Dunia memandang Indonesia atas ketegasan Hukum di Indonesia (walau sebagaian Negara2 di Dunia menentang Hukuman mati: karena melanggar HAM). Namun disisi lain Dunia juga menertawakan dan mencemo’oh Indonesia karena bisa tegas menghukum Para bandar narkoba dan Teroris namun labil dan terkesan galau ketika mengeksekusi para Koruptor. Padahal kategori kejahatan ini sama, merupakan Tindak Pidana Khusus dan mempunyai daya rusak yang luar biasa.

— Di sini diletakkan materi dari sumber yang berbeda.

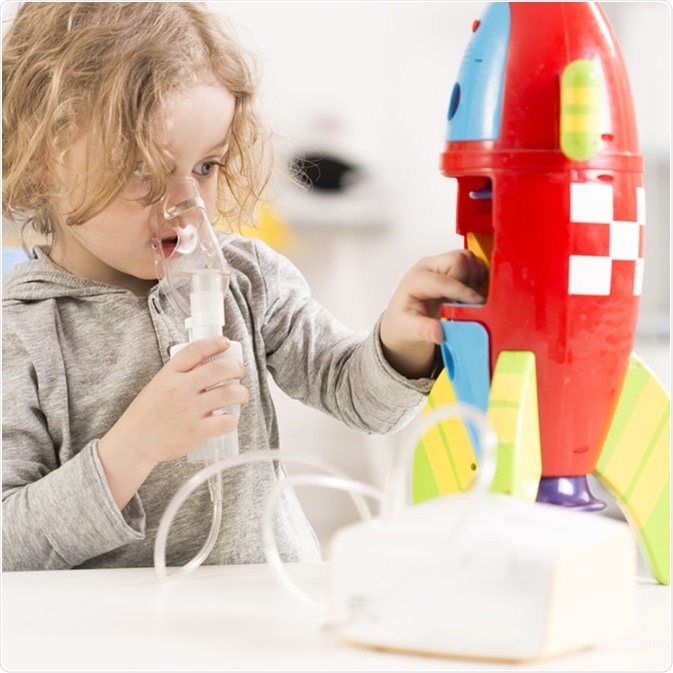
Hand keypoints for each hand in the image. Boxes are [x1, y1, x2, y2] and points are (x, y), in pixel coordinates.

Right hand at [97, 336, 247, 508]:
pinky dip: (233, 419)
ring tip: (241, 396)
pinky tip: (230, 418)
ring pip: (229, 393)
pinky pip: (226, 421)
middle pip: (220, 368)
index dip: (215, 342)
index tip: (226, 343)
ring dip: (242, 393)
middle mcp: (180, 388)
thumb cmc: (147, 414)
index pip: (196, 349)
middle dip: (237, 368)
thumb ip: (180, 375)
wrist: (134, 443)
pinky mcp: (196, 431)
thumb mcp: (158, 385)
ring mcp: (189, 409)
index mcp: (169, 374)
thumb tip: (207, 365)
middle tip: (238, 373)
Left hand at [379, 249, 485, 378]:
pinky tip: (469, 296)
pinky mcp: (451, 269)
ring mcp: (440, 266)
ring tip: (467, 300)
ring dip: (474, 278)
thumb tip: (438, 333)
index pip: (445, 280)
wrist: (402, 323)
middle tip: (468, 303)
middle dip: (469, 280)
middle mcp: (428, 268)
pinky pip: (472, 264)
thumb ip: (424, 330)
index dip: (464, 292)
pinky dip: (477, 278)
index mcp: (416, 280)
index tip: (477, 304)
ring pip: (468, 259)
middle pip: (458, 260)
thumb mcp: (408, 330)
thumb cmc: (403, 323)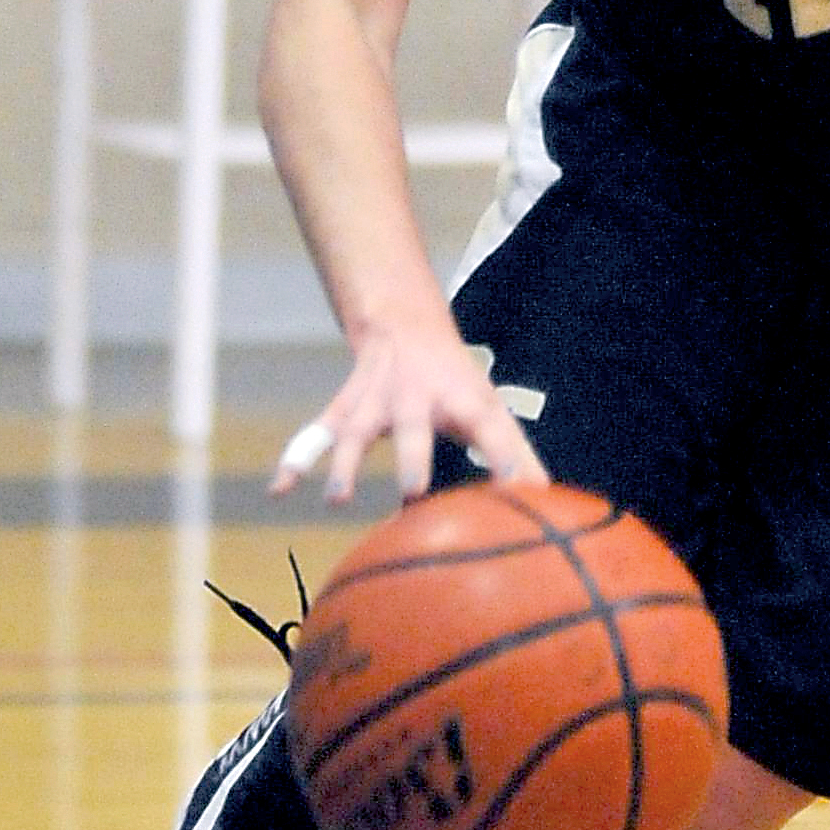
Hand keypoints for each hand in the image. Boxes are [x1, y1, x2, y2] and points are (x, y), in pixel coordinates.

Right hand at [273, 318, 547, 506]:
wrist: (405, 326)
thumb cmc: (458, 385)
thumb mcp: (490, 410)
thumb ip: (517, 456)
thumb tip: (550, 503)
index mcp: (463, 402)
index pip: (492, 431)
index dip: (508, 459)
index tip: (523, 490)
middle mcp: (417, 399)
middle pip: (413, 429)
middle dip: (412, 459)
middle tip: (412, 492)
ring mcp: (375, 402)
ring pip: (355, 432)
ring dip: (345, 464)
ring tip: (338, 499)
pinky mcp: (345, 409)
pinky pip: (316, 435)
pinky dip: (297, 459)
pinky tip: (280, 489)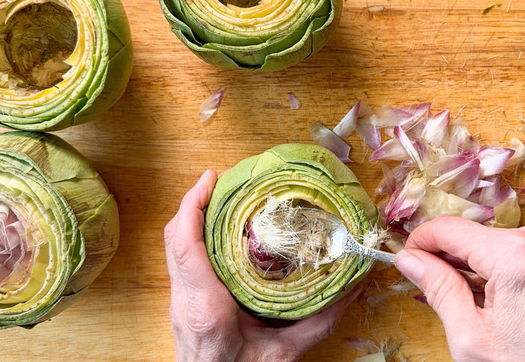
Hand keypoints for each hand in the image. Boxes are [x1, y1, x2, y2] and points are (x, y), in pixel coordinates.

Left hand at [164, 170, 362, 361]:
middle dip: (192, 202)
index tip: (210, 179)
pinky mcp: (181, 303)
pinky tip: (218, 228)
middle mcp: (186, 300)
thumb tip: (351, 290)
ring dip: (191, 216)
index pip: (185, 247)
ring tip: (220, 196)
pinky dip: (193, 234)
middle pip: (174, 238)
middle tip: (222, 180)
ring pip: (174, 247)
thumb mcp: (283, 354)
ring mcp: (179, 301)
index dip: (191, 206)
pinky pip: (180, 259)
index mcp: (206, 309)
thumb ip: (316, 323)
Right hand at [395, 216, 524, 360]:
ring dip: (476, 268)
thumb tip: (409, 260)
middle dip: (450, 261)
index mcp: (515, 254)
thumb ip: (438, 289)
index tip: (407, 260)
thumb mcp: (472, 337)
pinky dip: (500, 270)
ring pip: (492, 243)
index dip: (419, 243)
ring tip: (478, 308)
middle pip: (471, 236)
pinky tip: (501, 303)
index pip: (447, 229)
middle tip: (439, 296)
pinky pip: (517, 250)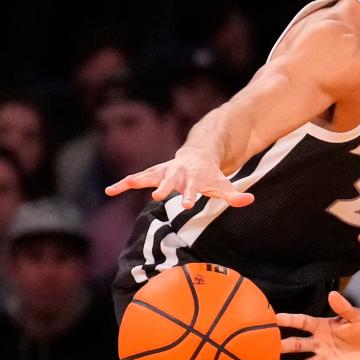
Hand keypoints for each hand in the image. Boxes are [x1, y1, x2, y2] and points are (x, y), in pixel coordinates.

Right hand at [104, 147, 253, 209]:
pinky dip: (123, 183)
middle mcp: (177, 173)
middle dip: (164, 187)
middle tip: (158, 197)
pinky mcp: (154, 173)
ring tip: (116, 188)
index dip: (190, 196)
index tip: (188, 205)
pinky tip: (109, 191)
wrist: (199, 154)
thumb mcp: (224, 184)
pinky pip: (136, 178)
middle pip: (170, 180)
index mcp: (194, 177)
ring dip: (134, 181)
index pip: (193, 188)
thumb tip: (250, 200)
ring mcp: (164, 171)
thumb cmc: (211, 175)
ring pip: (147, 175)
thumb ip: (235, 195)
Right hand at [278, 291, 359, 359]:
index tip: (275, 318)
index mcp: (321, 327)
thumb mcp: (355, 317)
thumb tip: (333, 294)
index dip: (290, 320)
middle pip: (300, 344)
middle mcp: (318, 343)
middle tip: (274, 347)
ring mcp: (324, 358)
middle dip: (287, 346)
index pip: (303, 323)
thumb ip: (344, 308)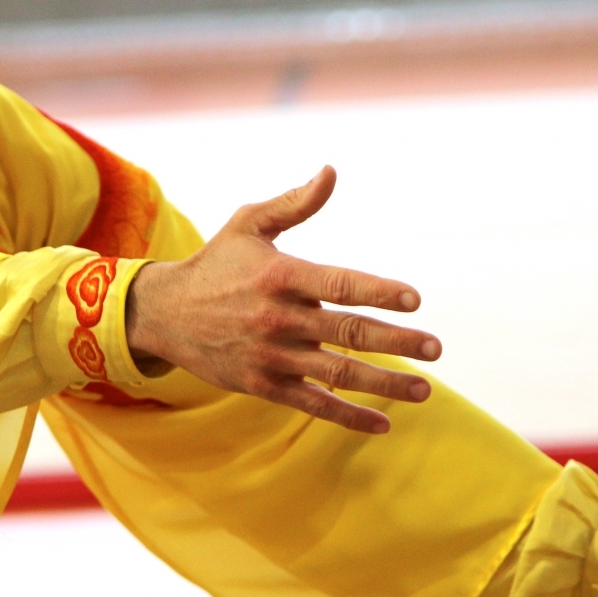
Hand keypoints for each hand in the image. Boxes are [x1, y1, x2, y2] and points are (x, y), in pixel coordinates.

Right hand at [124, 167, 439, 433]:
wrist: (162, 314)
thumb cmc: (215, 263)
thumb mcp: (248, 224)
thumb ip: (294, 203)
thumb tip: (331, 172)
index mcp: (280, 276)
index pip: (340, 284)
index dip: (379, 291)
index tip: (414, 299)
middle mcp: (278, 318)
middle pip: (349, 333)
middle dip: (398, 342)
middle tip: (435, 348)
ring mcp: (271, 357)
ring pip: (338, 374)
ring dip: (385, 383)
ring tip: (424, 389)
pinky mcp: (264, 385)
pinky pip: (314, 405)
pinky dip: (349, 417)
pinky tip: (383, 424)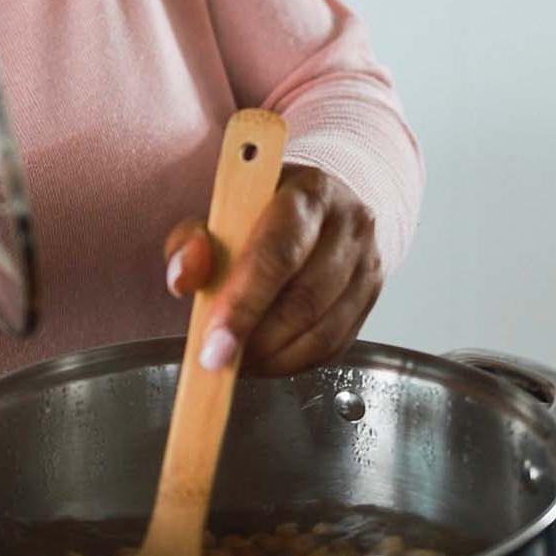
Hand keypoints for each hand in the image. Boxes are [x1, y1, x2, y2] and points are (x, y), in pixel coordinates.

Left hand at [163, 165, 383, 375]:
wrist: (317, 206)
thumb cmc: (262, 208)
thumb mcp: (219, 211)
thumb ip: (192, 241)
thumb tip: (184, 278)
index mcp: (309, 193)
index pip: (278, 253)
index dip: (244, 303)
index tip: (214, 343)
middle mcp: (350, 225)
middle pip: (304, 298)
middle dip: (255, 339)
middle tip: (217, 359)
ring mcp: (368, 264)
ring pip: (322, 330)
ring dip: (274, 357)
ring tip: (237, 360)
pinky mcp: (370, 299)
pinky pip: (335, 345)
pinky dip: (295, 362)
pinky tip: (266, 358)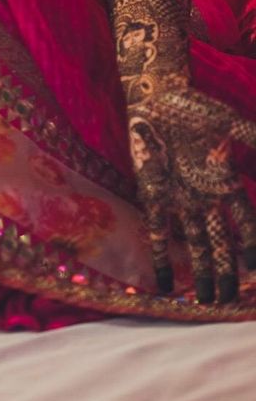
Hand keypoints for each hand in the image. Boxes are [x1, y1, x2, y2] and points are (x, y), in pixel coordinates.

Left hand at [126, 82, 255, 303]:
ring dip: (199, 274)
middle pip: (220, 243)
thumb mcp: (229, 124)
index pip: (245, 224)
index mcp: (226, 183)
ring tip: (206, 303)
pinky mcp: (154, 196)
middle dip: (225, 273)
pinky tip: (164, 285)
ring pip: (194, 245)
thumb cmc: (195, 108)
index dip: (251, 248)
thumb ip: (254, 140)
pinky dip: (161, 259)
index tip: (254, 273)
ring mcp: (180, 199)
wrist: (157, 97)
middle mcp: (205, 197)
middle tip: (229, 303)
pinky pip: (158, 232)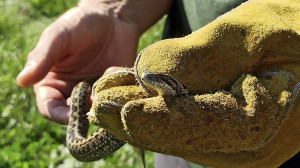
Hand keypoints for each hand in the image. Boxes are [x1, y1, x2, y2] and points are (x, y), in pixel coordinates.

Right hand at [17, 4, 138, 123]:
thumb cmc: (79, 25)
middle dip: (86, 110)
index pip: (50, 108)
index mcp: (52, 83)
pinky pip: (117, 98)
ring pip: (98, 110)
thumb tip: (22, 81)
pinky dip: (117, 89)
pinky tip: (116, 68)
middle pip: (76, 114)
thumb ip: (43, 58)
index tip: (71, 115)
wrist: (111, 18)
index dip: (59, 115)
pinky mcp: (115, 89)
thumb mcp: (58, 37)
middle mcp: (73, 91)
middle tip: (95, 97)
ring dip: (103, 100)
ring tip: (106, 78)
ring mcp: (96, 92)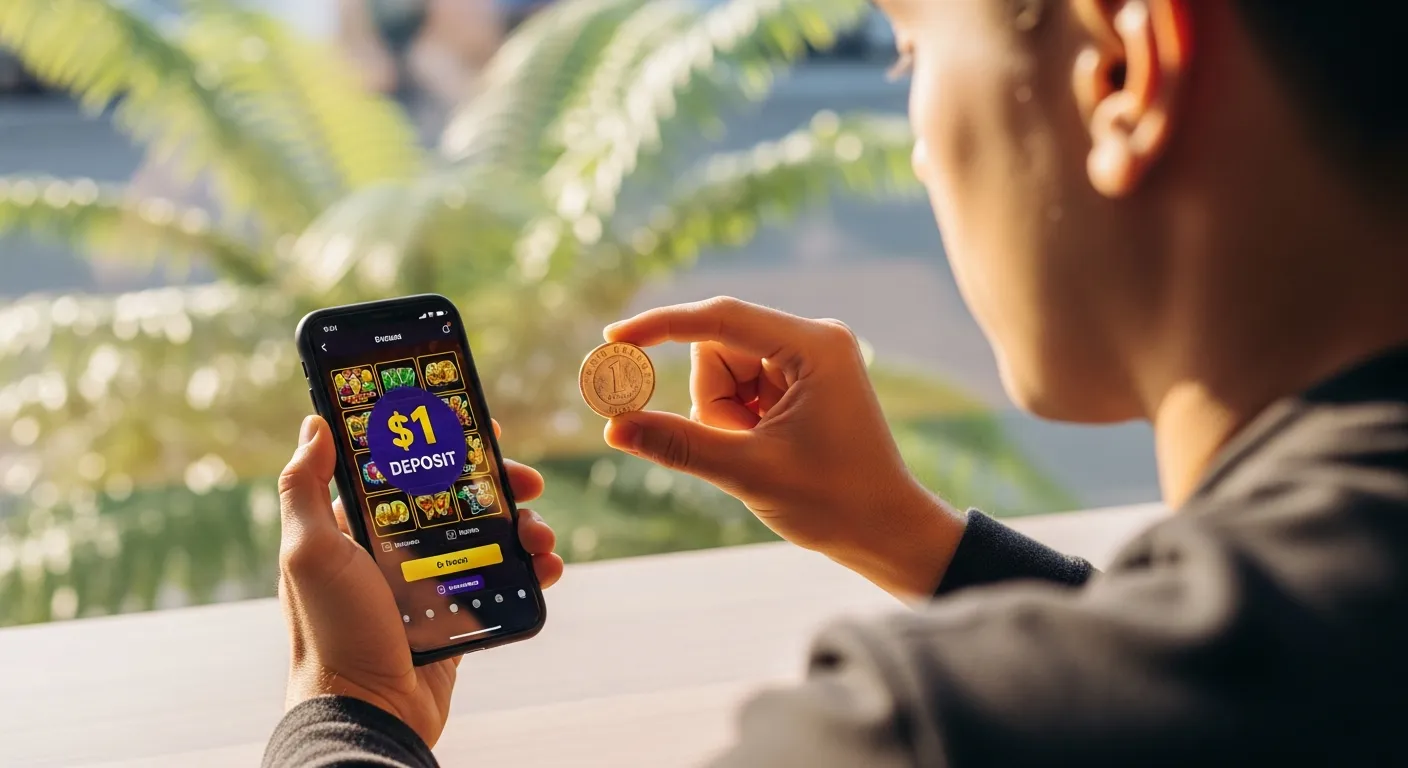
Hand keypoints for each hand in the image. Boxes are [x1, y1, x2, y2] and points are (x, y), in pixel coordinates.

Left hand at [277, 416, 562, 746]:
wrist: (368, 712)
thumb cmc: (332, 632)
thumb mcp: (308, 552)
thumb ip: (304, 487)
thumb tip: (315, 423)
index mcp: (358, 528)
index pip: (407, 470)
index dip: (445, 445)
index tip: (481, 431)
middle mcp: (393, 550)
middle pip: (458, 499)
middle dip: (498, 484)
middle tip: (529, 480)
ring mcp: (429, 582)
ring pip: (488, 536)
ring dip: (523, 526)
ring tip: (541, 534)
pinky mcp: (457, 615)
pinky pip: (502, 581)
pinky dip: (530, 569)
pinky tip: (546, 566)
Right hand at [603, 297, 966, 597]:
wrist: (887, 532)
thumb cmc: (834, 502)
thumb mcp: (748, 473)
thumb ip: (679, 444)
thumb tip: (613, 425)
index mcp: (814, 346)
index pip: (720, 319)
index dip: (661, 326)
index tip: (613, 339)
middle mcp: (813, 340)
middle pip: (716, 349)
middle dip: (713, 402)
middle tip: (742, 446)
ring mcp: (808, 360)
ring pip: (722, 372)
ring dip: (724, 416)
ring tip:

Pelaku Tindak Pidana Korupsi (Koruptor) cenderung mendapatkan celah dan bisa mempolitisasi vonis bagi dirinya. Sungguh ironis. Pantas sj jika musisi senior Iwan Fals menyindir “Koruptor kok malah dapet Karpet merah” karena memang itu fenomena yg terjadi.
Satu-satunya metode untuk memberikan efek jera yang luar biasa bagi Koruptor adalah “Hukuman Mati”.